──────── Input records ────────

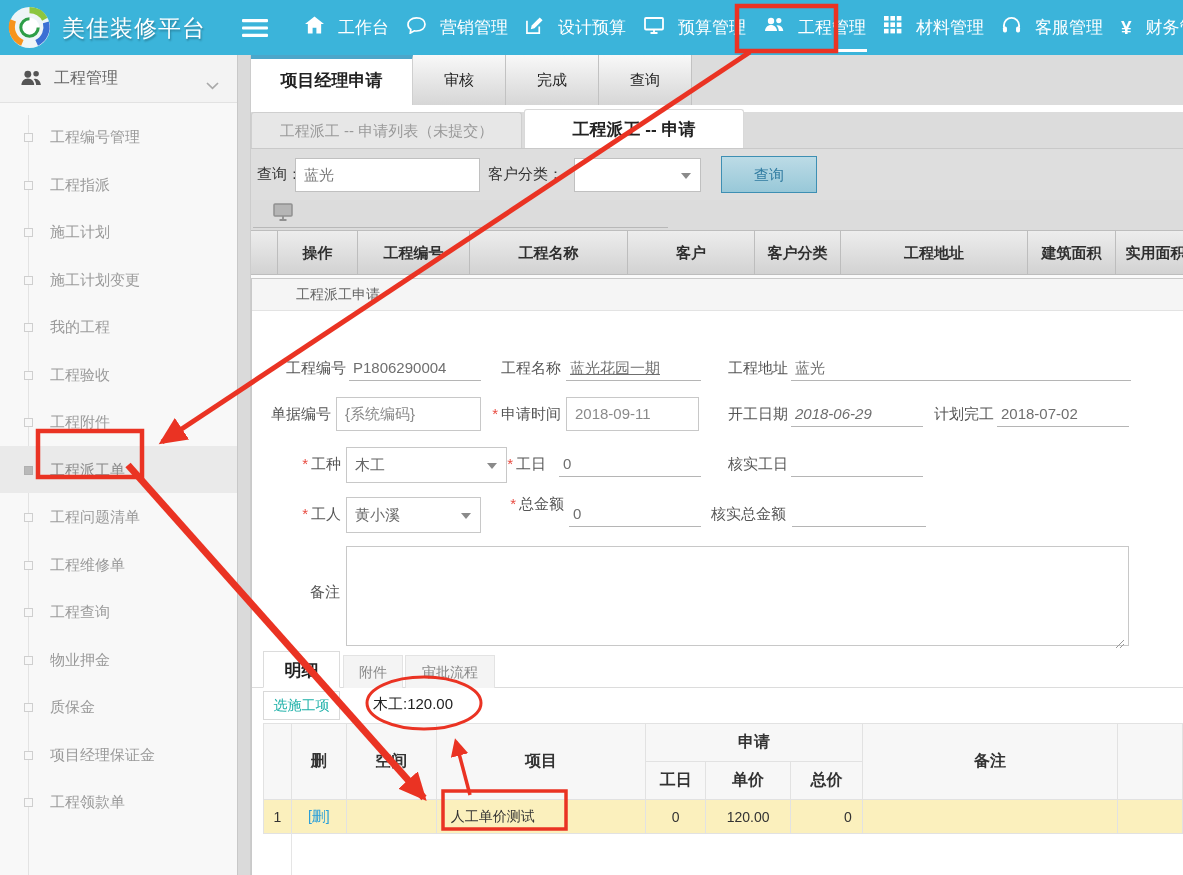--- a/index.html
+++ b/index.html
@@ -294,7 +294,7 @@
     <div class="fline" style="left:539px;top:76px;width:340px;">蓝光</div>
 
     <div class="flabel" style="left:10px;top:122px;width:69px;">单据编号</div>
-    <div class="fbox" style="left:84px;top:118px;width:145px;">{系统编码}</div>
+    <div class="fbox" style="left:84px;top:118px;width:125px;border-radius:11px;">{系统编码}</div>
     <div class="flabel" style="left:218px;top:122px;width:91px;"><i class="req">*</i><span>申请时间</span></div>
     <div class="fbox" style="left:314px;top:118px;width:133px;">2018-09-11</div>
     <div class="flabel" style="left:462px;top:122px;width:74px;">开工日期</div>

────────

* **What you need to do**
The response must consist of the entries above exactly as they stand, minus any pictures.

* **Answer to the problem**
--- a/index.html
+++ b/index.html
@@ -294,7 +294,7 @@
     <div class="fline" style="left:539px;top:76px;width:340px;">蓝光</div>
 
     <div class="flabel" style="left:10px;top:122px;width:69px;">单据编号</div>
-    <div class="fbox" style="left:84px;top:118px;width:145px;">{系统编码}</div>
+    <div class="fbox" style="left:84px;top:118px;width:125px;border-radius:11px;">{系统编码}</div>
     <div class="flabel" style="left:218px;top:122px;width:91px;"><i class="req">*</i><span>申请时间</span></div>
     <div class="fbox" style="left:314px;top:118px;width:133px;">2018-09-11</div>
     <div class="flabel" style="left:462px;top:122px;width:74px;">开工日期</div>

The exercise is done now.